A quartet that seems well-fitted for erecting and operating a successful brewery is looking to do just that in Barrio Logan. Currently in planning, that business will go by the name Alta Brewing Company and be located in the Bread and Salt building on Julian Avenue just east of the Interstate 5 freeway. That venue is being converted into an art-centric hub for the fast-gentrifying neighborhood. Three of the aforementioned founders will be putting their skills to use on this project—John Bull, owner of general contractor Blueprint Contracting, Josh Gliko of structural engineering firm Shop Engineering, and Branded Woodworks co-owner and operator Mike Franck. But who will do the brewing? Answer: Brett Stampf.
Stampf started his brewing career 20 years ago and has the likes of Stone Brewing, Dogfish Head Craft Brewery and Green Flash Brewing Company on his résumé, as well as a stint as the opening head-brewer for La Jolla Brewing Company. Since departing the latter, Stampf has focused his attention on the Alta project. As such, the game-plan for that brewery, which aims to be open by spring of 2017, is more developed than most in-progress brewing interests.
Stampf expects to brew five core-beers capable of satisfying a wide-ranging array of palates—a golden ale brewed with English yeast, a dry-hopped brown ale, San Diego-style pale ale with “old-school” hops, an India pale ale and a dry Irish-style stout. Armed with a five-barrel system, the goal will not be to flood the market with these beers via distribution, but rather supply the on-site tasting room while ramping up to service future satellite, sampling-only venues. Stampf estimates he can keep up to two such spots in beer with his system, and his team has identified North Park and Chula Vista as particularly attractive communities.

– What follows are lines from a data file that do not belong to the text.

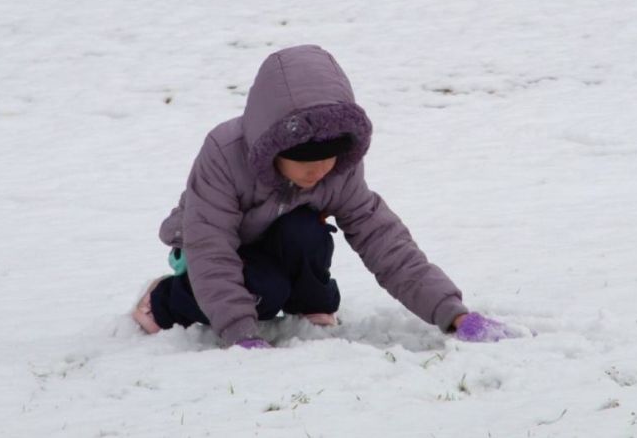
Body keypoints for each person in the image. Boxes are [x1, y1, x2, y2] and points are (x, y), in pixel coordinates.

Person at [133, 44, 518, 348]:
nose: (318, 171)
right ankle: (165, 299)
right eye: (303, 160)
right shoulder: (223, 154)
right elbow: (211, 246)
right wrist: (240, 333)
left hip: (279, 241)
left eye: (327, 158)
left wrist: (452, 313)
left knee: (307, 232)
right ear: (272, 148)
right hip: (214, 252)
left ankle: (306, 303)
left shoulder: (339, 170)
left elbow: (385, 242)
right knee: (264, 294)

Originally, the founders considered pursuing the traditional craft-brewery model—a 15-barrel brewhouse with 30- and 60-barrel fermenters and distribution as a primary revenue-source. In the end, following the footsteps of Stampf’s previous employers (including La Jolla Brewing, which is attempting to graduate to greater distribution) wasn’t what they wanted. So they are opting to stay ultra-local. The financial risk is lower, as is the stress-level for Stampf.